--- Your objective ---
Within the records below, find the line with "f_number: 13" and the line with "cy_px: -212", then reproduce exactly those two lines and all lines between them, without any picture.

[Lens and sensor metadata]
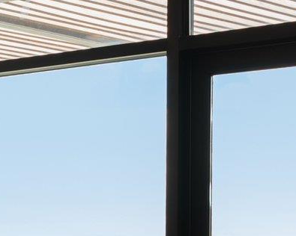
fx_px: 1489
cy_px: 370
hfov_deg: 10.4
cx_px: -305
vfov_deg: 8.8
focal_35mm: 170
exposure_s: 1/10
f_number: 13
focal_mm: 35
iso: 200
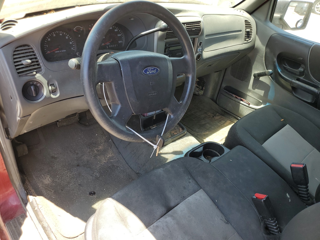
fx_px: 240
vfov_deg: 53.1
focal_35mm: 26
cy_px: 120
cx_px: 160
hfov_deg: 67.3
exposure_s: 1/303
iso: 50
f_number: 1.5
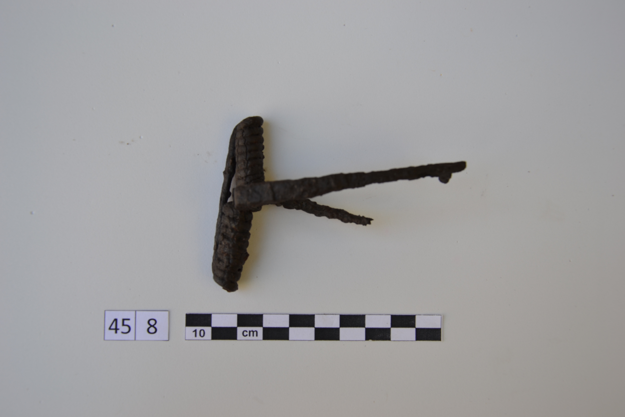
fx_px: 833
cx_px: 312
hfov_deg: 41.1
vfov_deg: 28.1
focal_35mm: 48
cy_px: 208
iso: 100
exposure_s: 1/60
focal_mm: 32
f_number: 5.6
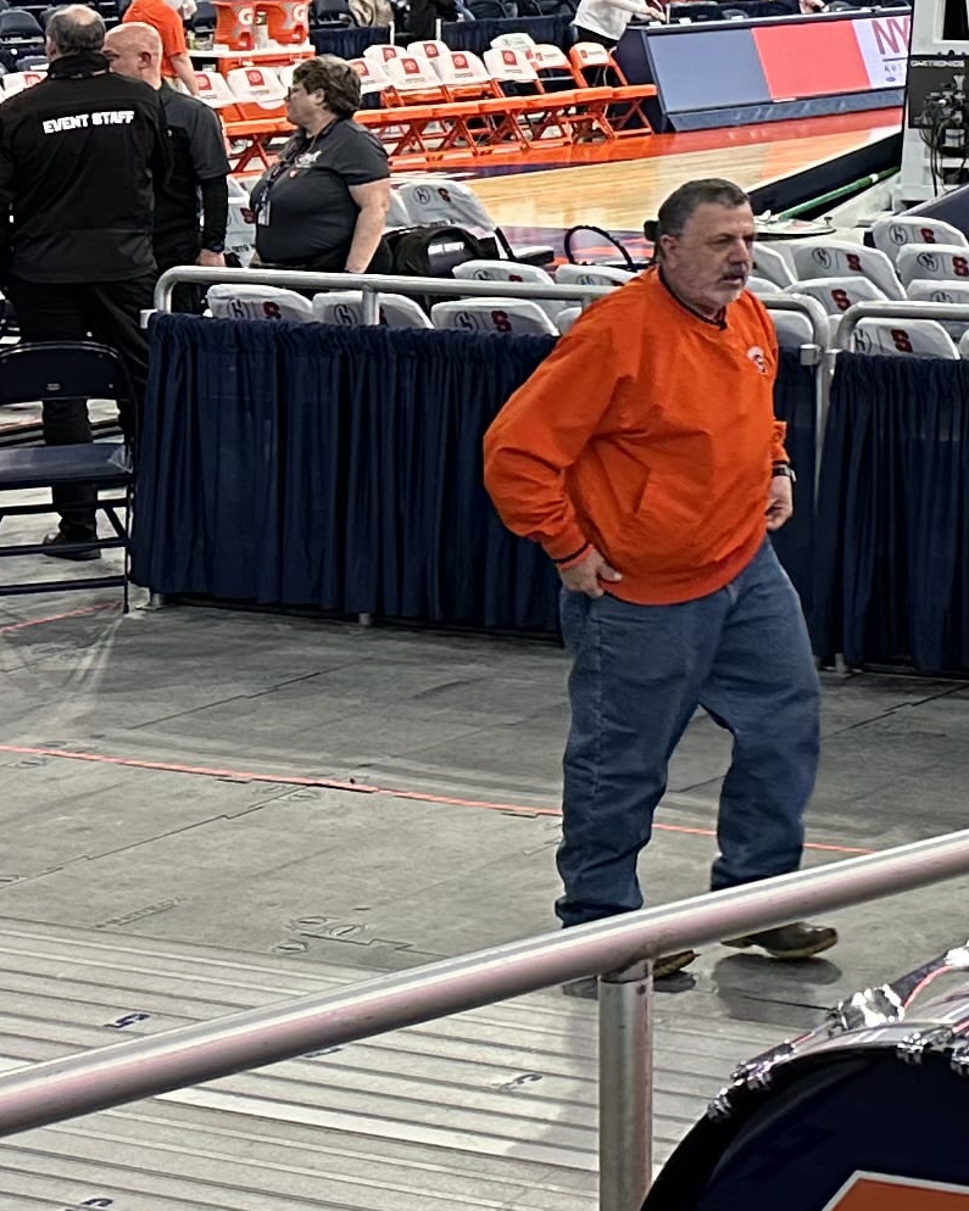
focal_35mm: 95
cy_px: -212
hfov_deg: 13.8
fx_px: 3406
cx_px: 1928
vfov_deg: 19.1
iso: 160
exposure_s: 1/121
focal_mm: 6.86
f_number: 1.78
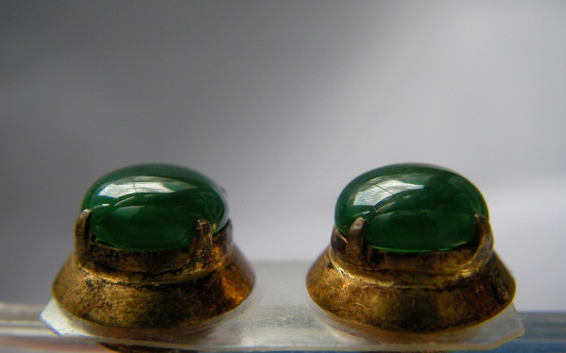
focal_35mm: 41
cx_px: 286
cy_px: 176
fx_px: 632
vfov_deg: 31.2
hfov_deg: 48.2
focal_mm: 6.3
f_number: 3.3
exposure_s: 1/67.1
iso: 50
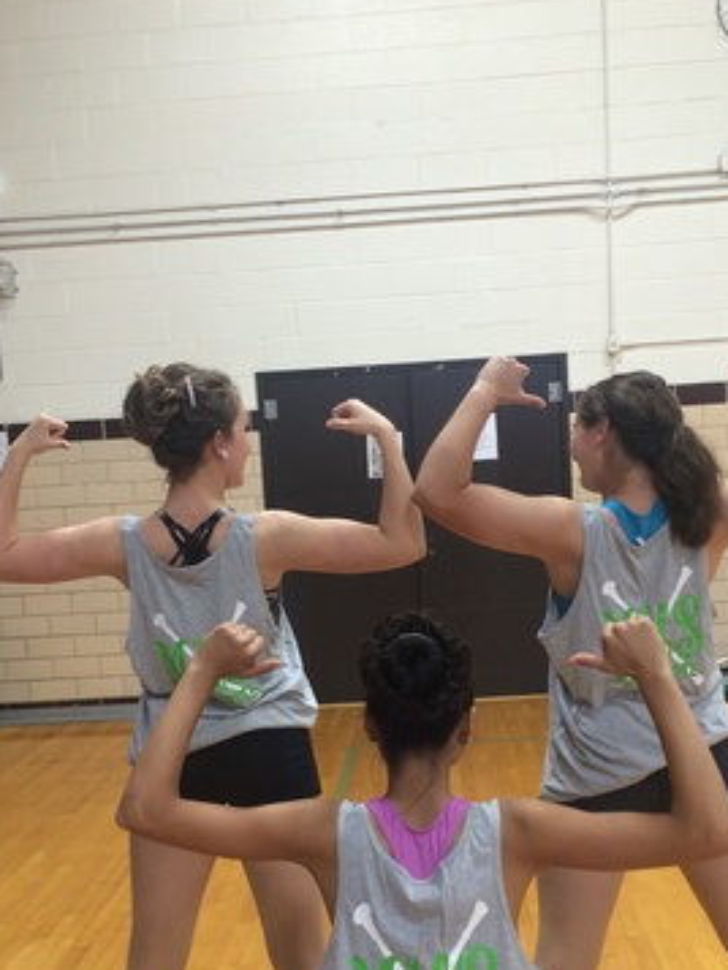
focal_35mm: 39
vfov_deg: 47.6
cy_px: 573
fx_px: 1093
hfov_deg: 36.8
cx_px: 378
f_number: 2.2
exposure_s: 1/30
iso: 100
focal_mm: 4.15
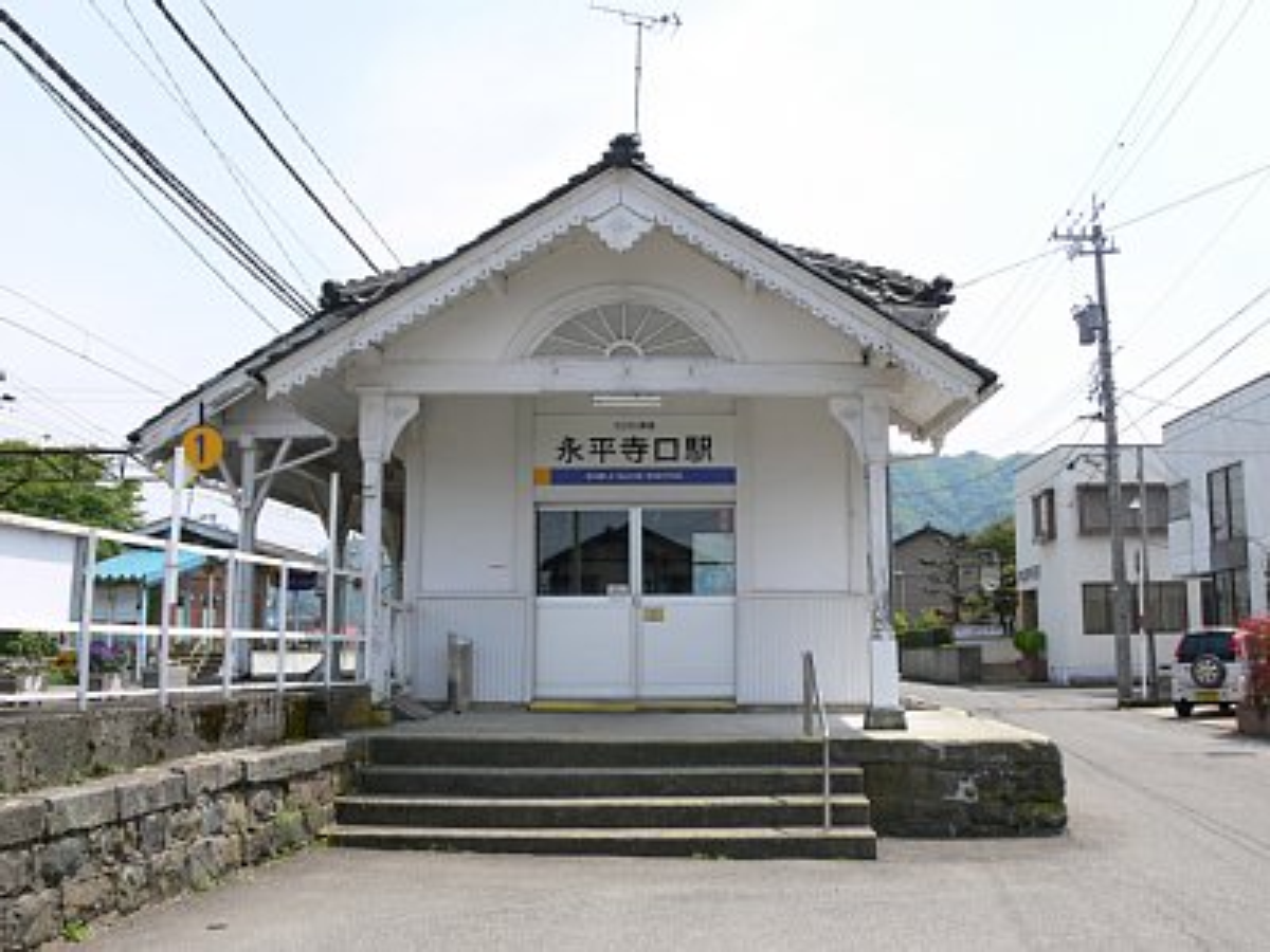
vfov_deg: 40.7
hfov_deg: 52.6
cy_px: 476
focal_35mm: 35
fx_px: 1284
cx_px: 635
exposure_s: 1/200
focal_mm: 7.4
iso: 80
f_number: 5.6
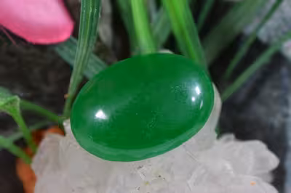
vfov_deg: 16.5
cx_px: 146
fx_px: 666
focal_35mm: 82
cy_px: 96
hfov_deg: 24.6
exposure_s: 1/60
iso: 1100
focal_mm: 55
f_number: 5.6
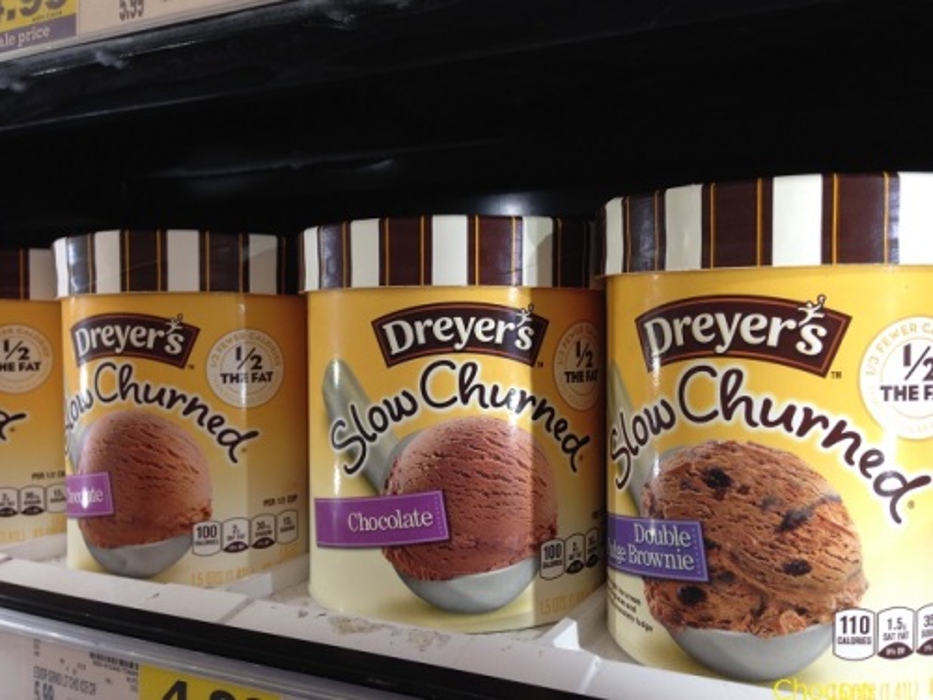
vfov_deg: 42.9
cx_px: 466
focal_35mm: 33
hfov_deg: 55.4
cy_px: 350
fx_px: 889
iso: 50
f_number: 2.4
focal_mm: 4.12
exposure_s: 1/30
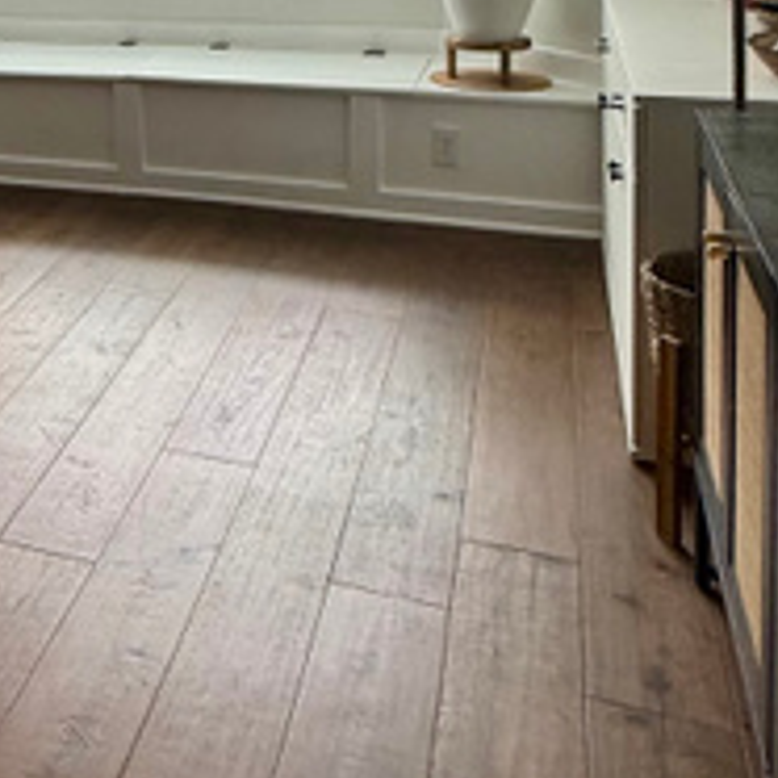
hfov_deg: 29.6
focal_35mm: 51
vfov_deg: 30.5
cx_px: -109
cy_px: -38
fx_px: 1297
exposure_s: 1/206
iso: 64
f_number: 2.2
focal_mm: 2.22
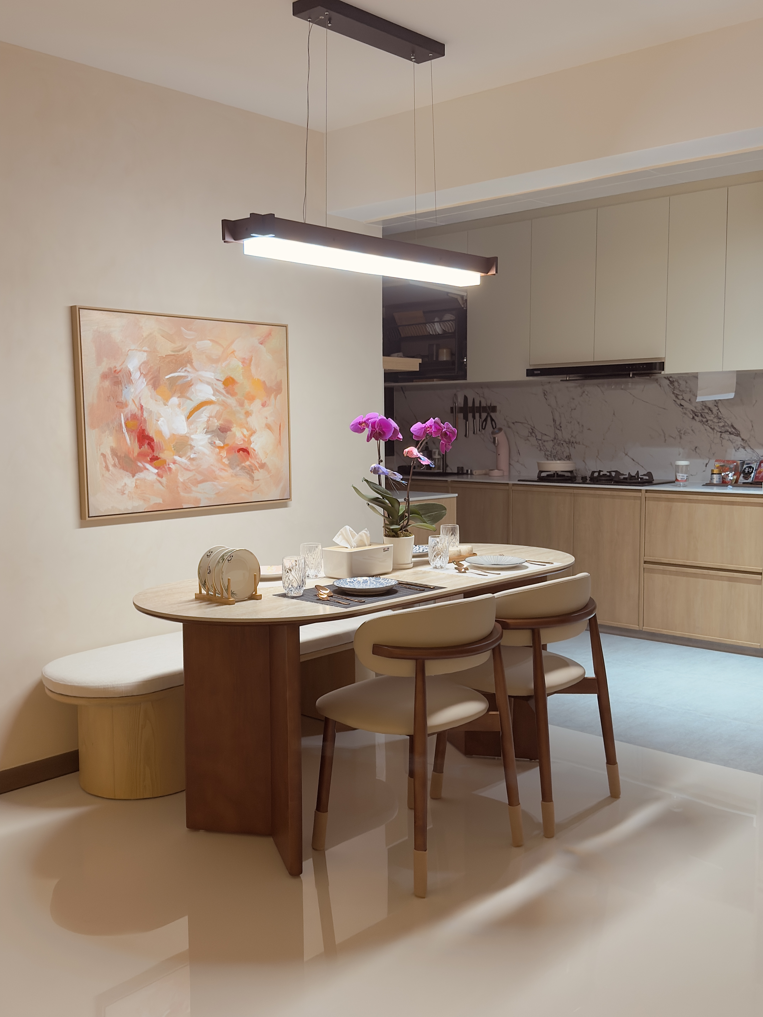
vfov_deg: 52.6
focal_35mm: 35
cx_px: 382
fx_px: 1029
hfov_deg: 40.7
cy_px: 508
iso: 160
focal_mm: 6.76
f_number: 1.78
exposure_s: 1/50
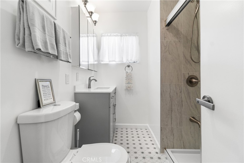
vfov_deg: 77.3
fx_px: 102
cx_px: 122
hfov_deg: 100.4
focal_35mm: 15
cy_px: 82
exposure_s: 1/30
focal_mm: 10
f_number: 7.1
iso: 320
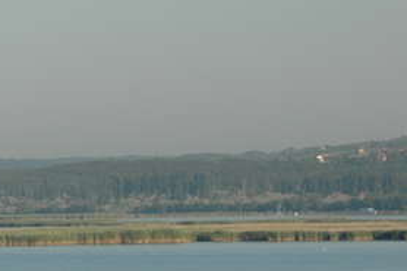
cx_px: -253
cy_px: 331
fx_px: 4293
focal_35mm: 380
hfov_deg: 5.4
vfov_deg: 3.6
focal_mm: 78
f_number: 16
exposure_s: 1/125
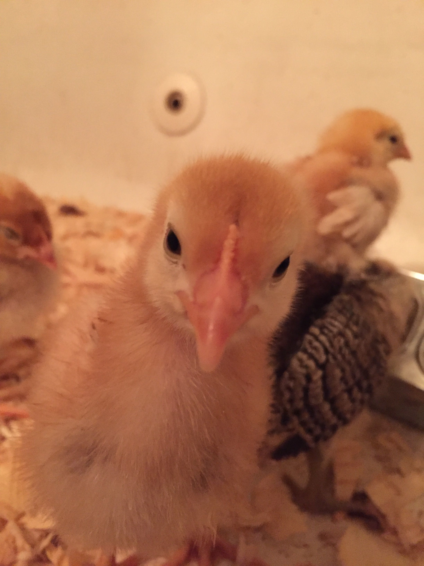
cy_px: 283
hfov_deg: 48.2
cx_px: 212
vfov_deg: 61.7
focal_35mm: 29
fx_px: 474
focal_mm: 4.15
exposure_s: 1/15
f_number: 2.2
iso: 400
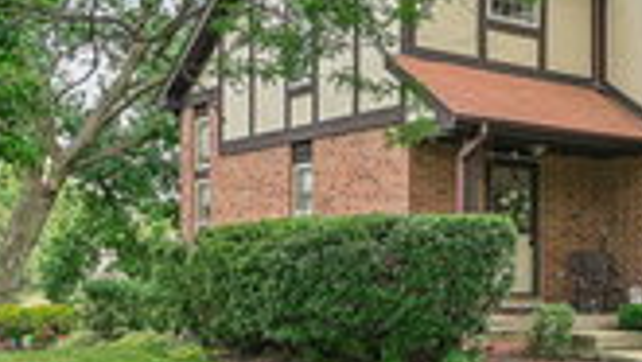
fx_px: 1065
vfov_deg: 19.2
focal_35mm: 63
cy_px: 241
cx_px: 759
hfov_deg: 29.2
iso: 800
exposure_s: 1/200
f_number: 8
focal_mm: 20.5
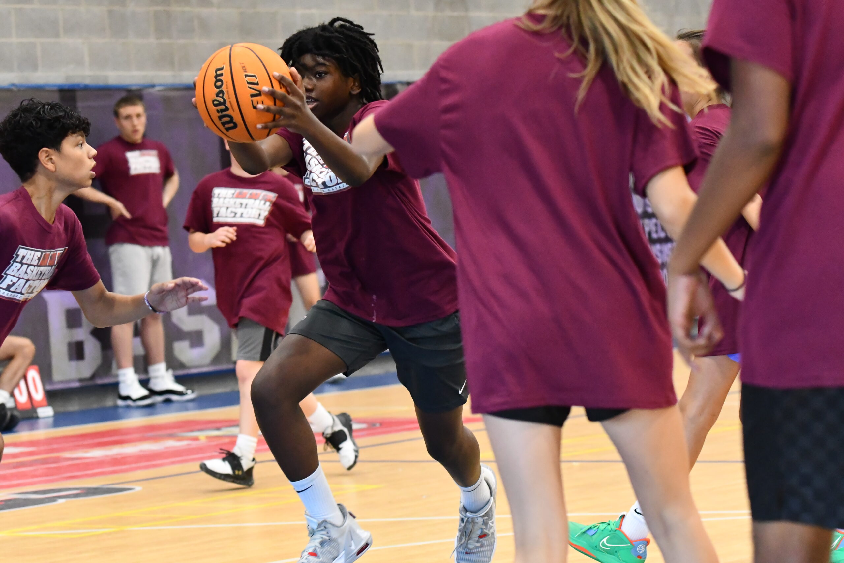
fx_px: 3165
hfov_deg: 15.2
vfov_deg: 10.2
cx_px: 422
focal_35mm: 135
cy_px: 282
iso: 8000
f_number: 4
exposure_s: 1/800
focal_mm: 90
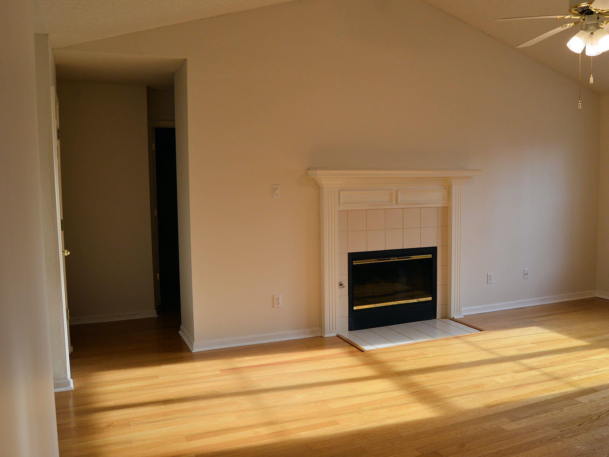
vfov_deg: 46.8
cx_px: 347
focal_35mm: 30
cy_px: 224
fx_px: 528
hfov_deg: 59.7
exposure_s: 1/125
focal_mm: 18
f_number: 5.6
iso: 320
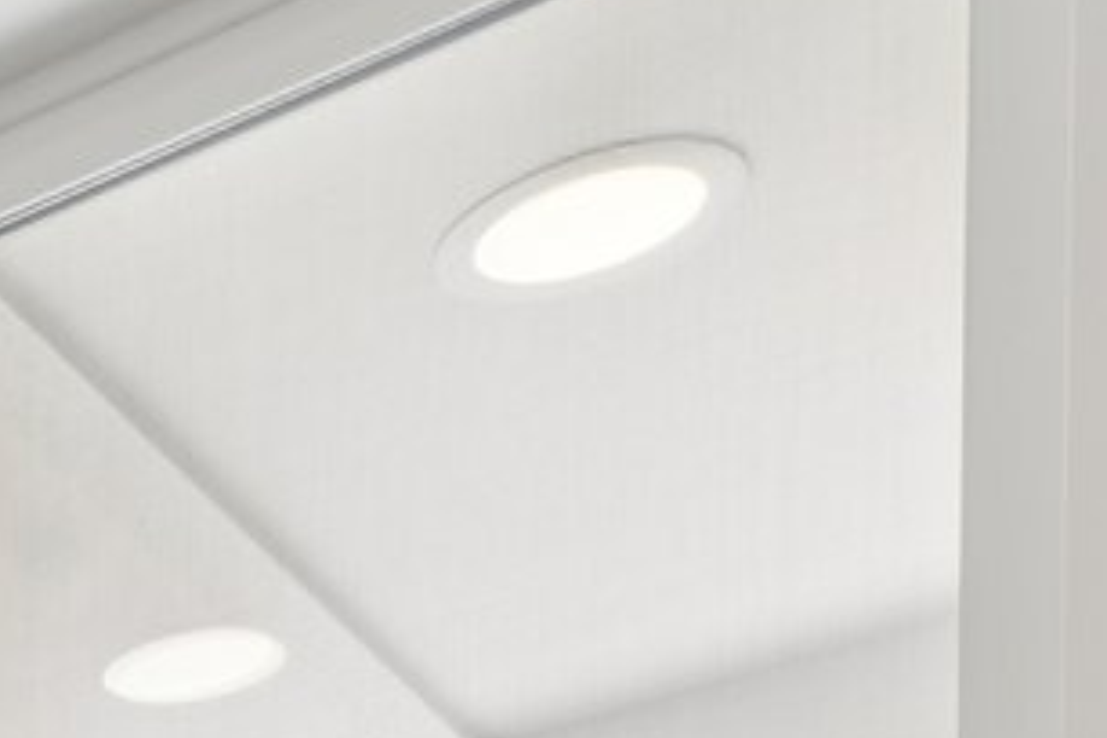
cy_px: 2303
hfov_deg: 13.1
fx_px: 3290
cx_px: -1718
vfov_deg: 9.6
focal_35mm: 107
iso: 400
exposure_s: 1/160
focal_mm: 16
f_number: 8
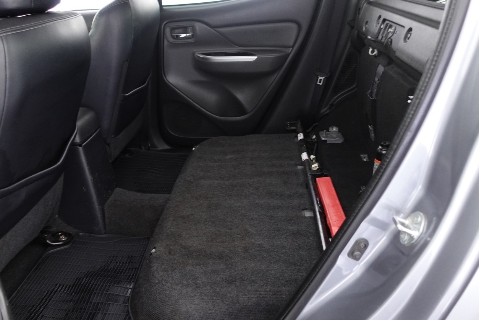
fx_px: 412
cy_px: 169
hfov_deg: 60.3
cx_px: 237
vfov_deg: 42.3
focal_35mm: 31
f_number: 1.8
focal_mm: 9.4
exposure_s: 1/15
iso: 800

--- Problem solution ---
f_number: 13
focal_mm: 35
iso: 200
fx_px: 240
vfov_deg: 53.1
focal_35mm: 26
cy_px: 120
cx_px: 160
hfov_deg: 67.3
exposure_s: 1/303
iso: 50
f_number: 1.5
fx_px: 833
cx_px: 312
hfov_deg: 41.1
vfov_deg: 28.1
focal_35mm: 48
cy_px: 208
iso: 100
exposure_s: 1/60
focal_mm: 32
f_number: 5.6
focal_35mm: 95
cy_px: -212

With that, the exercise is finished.